Escrevo para não afugentar os fantasmas incríveis que sobrevoam e espantam as ruínas de uma lasca da minha mente que ainda é adubada com farelinhos de vergonha na cara.
Viajei durante anos nos vagões empoeirados dos beatniks, cortei lenha com Tolstói e Dostoiévski, bebi pinga com Cervantes, fui chofer do Henry Miller, fiz cócegas nos pés da Brontë, e batizei a água do Kafka.
Hoje observo o movimento e saio por aí com um cesto de palha cheio de medalhas para condecorar os responsavéis pelas minhas inspirações.





A gota

Os investigadores pediram a transferência de Marcelo o quanto antes por motivo de segurança até que a investigação fosse concluída. Marcelo era o único preso remanescente no local.

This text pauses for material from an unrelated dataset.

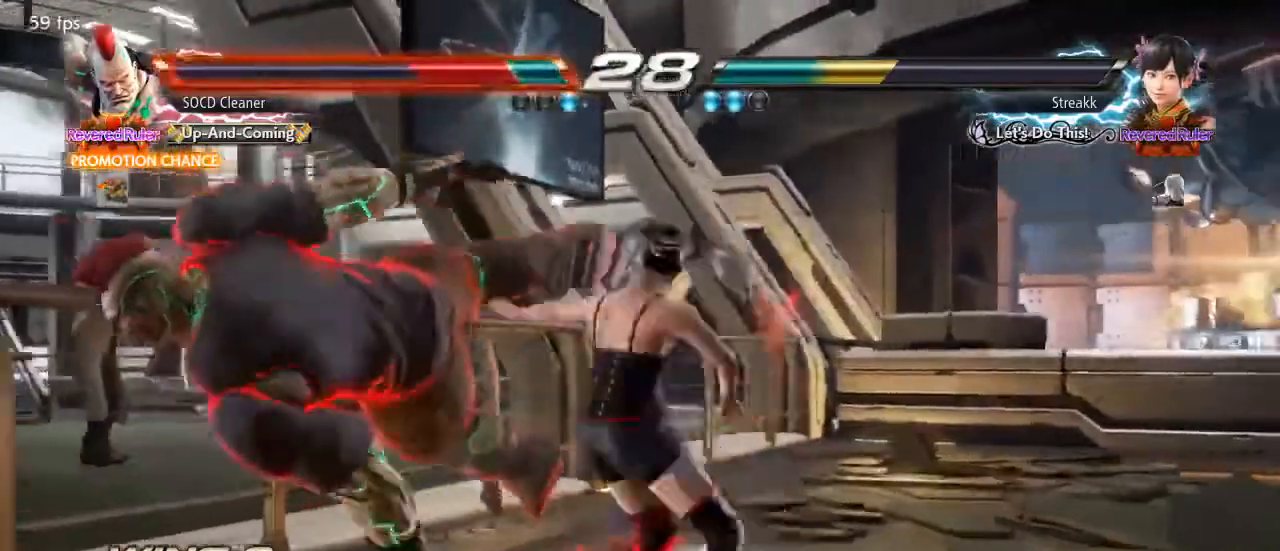
{"buttons": [], "events": []}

Álvaro chegou em seu apartamento quase ao meio-dia, sentou-se no sofá e abriu uma garrafa de cerveja. Um pensamento visitou a sua mente: “será que pode ter algo a ver com aquele p…, não, não posso estar pensando tamanha loucura”. Dez minutos depois, Álvaro já estava roncando no sofá. A garrafa de cerveja ficou metade cheia.

A mancha de sangue que ficou impregnada na jaqueta de Álvaro quando ele encostou no corpo de João começou a tomar conta de todas as vestimentas dele. Álvaro acordou com a sensação de estar sendo esmagado por uma prensa hidráulica. As roupas ensanguentadas começaram a pressionar o corpo até o carcereiro ter o privilégio de sentir todos os seus ossos se esmigalhando até virar centenas de pequenos punhais dentro do corpo. O carcereiro de 51 anos estava morto.

Ao perceberem a falta de Álvaro no trabalho à noite, o guarda Alex foi chamado às pressas para cobrir o turno.
Marcelo estava deitado no chão, ele não pregava o olho há duas noites. Por volta das 3h da madrugada, “ela” começou a saltitar dentro do cérebro de Marcelo. Parecia que algo estava dançando dentro da cabeça do infeliz prisioneiro. Ele acordou no mesmo instante e começou a coçar desesperadamente a cabeça. Chegou até a batê-la contra a parede. Uma coceira “incoçável” deve ser uma das piores sensações humanas.

Marcelo foi chamado para pegar um pouco de sol por volta das 14h. Lá, ele recebeu o aviso de que seria transferido na manhã seguinte. “Tanto faz. Amanhã,a minha cela será uma eterna sala escura”.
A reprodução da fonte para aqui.